#### YOUR TASK:
Quote the entries below from the line with "M1654 389H1677V397H1692V393H1717L1716 453H1682V446L1654" through the line with "M1651 552 1718 553V635H1680V646H1650Z", both ends included, and only those lines.
┄┄┄┄┄┄┄┄┄┄
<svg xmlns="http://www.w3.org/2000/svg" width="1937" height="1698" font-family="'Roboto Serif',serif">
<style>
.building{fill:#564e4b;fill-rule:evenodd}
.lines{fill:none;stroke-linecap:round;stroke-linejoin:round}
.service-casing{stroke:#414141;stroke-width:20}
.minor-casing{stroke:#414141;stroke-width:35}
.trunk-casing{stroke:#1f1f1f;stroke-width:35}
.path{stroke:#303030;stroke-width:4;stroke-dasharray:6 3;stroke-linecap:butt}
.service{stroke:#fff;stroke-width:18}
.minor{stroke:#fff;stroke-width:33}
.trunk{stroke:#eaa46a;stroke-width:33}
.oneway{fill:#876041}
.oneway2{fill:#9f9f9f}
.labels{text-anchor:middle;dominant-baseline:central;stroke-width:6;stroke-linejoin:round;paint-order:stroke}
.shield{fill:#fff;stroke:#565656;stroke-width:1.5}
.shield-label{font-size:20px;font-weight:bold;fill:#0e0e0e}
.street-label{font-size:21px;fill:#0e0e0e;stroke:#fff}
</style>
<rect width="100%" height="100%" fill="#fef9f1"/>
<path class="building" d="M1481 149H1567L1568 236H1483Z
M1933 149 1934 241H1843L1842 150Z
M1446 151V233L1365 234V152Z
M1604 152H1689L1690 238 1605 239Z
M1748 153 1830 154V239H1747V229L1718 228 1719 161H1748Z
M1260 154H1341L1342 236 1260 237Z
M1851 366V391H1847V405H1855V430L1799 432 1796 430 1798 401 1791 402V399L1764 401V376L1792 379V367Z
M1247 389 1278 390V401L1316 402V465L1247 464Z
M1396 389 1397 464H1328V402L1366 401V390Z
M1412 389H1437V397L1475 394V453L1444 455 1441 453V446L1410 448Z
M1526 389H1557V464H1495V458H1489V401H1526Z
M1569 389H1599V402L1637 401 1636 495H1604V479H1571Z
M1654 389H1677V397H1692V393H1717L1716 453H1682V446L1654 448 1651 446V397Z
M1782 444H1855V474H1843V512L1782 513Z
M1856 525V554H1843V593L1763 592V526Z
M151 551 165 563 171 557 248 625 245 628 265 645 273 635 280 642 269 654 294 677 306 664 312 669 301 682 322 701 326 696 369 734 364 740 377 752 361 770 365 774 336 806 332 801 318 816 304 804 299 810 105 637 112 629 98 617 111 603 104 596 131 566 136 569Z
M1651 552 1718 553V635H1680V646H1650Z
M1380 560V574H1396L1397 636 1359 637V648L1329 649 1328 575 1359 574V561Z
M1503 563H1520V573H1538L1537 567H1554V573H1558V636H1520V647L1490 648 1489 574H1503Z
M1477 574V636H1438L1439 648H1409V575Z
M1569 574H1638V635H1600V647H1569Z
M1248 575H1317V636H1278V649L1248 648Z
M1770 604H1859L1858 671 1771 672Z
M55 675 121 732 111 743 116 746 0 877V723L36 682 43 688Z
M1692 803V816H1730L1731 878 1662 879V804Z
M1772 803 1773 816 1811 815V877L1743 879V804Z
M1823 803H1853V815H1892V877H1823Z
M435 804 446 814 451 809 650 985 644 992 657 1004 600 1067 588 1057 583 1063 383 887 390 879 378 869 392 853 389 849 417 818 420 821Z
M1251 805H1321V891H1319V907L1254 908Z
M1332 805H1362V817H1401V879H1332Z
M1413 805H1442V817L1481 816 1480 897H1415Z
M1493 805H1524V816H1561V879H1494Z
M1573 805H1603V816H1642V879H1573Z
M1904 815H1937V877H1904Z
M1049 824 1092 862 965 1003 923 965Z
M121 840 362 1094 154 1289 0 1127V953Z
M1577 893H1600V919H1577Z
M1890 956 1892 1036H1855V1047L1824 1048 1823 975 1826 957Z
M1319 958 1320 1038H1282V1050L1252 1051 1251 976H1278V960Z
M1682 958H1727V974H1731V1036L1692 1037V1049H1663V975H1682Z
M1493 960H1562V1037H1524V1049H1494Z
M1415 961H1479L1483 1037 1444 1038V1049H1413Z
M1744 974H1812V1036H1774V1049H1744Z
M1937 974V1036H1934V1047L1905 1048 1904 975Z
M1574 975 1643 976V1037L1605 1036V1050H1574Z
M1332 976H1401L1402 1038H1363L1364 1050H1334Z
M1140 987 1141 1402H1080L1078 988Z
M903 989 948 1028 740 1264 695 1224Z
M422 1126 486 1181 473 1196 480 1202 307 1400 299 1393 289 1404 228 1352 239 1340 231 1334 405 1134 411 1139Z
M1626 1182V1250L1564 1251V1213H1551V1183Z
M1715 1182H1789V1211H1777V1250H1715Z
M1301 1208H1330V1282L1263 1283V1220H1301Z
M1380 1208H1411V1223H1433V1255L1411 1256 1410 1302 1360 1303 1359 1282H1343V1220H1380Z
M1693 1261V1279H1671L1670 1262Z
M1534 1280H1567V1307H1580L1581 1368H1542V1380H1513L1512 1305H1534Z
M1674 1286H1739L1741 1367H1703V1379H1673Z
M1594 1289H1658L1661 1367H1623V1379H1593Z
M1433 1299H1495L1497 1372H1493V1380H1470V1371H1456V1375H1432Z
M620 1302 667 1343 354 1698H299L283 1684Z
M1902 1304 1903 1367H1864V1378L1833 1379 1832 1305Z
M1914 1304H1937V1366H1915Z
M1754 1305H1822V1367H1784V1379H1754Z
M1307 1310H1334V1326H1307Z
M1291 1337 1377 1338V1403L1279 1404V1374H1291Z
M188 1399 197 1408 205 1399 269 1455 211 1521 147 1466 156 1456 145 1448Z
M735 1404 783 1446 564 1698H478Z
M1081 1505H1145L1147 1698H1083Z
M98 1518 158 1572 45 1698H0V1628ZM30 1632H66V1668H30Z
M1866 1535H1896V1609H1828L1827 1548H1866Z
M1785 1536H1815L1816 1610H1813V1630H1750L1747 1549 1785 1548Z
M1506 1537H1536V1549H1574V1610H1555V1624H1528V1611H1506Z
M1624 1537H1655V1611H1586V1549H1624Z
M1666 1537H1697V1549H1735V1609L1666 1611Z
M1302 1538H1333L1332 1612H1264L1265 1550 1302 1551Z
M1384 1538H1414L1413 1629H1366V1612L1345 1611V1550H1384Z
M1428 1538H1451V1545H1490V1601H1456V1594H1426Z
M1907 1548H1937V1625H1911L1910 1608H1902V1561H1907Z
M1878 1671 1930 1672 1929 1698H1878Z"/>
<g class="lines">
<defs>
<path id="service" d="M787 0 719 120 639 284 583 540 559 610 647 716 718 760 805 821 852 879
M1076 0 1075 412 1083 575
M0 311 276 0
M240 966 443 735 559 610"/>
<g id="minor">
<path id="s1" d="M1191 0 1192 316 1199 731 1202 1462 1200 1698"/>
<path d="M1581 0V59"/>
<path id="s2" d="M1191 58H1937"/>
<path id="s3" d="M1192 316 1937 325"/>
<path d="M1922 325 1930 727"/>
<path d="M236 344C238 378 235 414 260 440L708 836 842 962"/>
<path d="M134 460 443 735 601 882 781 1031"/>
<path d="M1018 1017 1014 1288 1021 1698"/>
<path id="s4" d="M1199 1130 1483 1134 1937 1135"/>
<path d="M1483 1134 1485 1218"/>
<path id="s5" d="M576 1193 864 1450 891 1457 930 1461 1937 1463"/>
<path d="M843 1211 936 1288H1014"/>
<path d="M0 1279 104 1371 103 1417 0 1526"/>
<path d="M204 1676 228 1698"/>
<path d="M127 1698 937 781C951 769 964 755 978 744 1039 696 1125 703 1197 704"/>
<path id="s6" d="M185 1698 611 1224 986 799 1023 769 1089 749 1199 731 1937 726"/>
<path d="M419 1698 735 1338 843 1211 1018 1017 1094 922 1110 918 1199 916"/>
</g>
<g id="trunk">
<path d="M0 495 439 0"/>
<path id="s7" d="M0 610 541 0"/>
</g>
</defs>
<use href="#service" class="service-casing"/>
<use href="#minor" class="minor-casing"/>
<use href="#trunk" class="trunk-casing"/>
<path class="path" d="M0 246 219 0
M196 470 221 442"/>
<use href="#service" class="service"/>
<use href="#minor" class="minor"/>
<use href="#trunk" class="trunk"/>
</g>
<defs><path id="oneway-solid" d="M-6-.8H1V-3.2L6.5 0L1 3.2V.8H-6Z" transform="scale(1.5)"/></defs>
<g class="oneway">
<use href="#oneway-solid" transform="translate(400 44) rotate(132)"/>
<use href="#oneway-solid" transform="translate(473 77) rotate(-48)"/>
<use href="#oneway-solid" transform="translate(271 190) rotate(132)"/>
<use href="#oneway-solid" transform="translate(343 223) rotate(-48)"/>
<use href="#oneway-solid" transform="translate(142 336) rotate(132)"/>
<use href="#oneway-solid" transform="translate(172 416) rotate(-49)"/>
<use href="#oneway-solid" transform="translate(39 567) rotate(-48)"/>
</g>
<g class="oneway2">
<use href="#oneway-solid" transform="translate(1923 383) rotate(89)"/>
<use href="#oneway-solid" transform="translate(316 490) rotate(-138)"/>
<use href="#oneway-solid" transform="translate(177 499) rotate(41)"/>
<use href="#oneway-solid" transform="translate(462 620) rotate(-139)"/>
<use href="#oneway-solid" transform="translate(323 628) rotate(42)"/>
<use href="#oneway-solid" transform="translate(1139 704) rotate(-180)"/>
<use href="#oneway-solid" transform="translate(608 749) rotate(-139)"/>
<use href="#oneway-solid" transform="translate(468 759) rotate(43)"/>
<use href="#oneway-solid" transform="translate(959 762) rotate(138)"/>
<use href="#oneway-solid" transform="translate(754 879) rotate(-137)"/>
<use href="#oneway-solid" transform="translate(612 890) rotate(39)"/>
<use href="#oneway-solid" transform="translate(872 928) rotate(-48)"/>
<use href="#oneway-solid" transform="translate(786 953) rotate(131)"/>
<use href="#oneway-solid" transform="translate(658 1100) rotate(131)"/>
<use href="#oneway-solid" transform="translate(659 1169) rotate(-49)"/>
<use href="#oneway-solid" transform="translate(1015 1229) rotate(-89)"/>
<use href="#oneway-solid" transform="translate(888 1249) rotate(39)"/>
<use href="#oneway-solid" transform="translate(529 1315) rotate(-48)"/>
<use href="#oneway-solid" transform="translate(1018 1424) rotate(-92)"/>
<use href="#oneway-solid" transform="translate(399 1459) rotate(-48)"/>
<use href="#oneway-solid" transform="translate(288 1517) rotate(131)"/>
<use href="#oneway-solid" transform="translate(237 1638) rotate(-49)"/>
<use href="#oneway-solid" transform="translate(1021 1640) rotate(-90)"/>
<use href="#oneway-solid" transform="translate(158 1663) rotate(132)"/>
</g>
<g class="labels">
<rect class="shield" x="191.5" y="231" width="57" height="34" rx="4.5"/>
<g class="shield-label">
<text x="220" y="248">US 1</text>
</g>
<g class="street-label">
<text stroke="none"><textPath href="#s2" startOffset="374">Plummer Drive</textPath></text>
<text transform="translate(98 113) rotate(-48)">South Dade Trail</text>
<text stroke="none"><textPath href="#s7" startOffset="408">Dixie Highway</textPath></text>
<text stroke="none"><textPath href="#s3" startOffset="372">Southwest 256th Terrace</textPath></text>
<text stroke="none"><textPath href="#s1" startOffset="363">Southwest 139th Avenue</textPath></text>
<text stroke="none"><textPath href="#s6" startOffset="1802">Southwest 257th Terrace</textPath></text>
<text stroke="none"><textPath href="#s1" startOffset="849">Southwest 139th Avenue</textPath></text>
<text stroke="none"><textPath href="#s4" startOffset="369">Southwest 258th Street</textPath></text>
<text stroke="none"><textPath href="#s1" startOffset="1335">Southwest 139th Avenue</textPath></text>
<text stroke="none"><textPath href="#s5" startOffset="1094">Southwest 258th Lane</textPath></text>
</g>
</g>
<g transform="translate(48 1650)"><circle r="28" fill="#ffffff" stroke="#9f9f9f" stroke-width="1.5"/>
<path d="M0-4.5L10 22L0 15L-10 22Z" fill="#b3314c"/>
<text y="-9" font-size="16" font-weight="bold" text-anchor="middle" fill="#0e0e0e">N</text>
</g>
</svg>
┄┄┄┄┄┄┄┄┄┄
#### REPLY TO THE TASK:
M1654 389H1677V397H1692V393H1717L1716 453H1682V446L1654 448 1651 446V397Z
M1782 444H1855V474H1843V512L1782 513Z
M1856 525V554H1843V593L1763 592V526Z
M151 551 165 563 171 557 248 625 245 628 265 645 273 635 280 642 269 654 294 677 306 664 312 669 301 682 322 701 326 696 369 734 364 740 377 752 361 770 365 774 336 806 332 801 318 816 304 804 299 810 105 637 112 629 98 617 111 603 104 596 131 566 136 569Z
M1651 552 1718 553V635H1680V646H1650Z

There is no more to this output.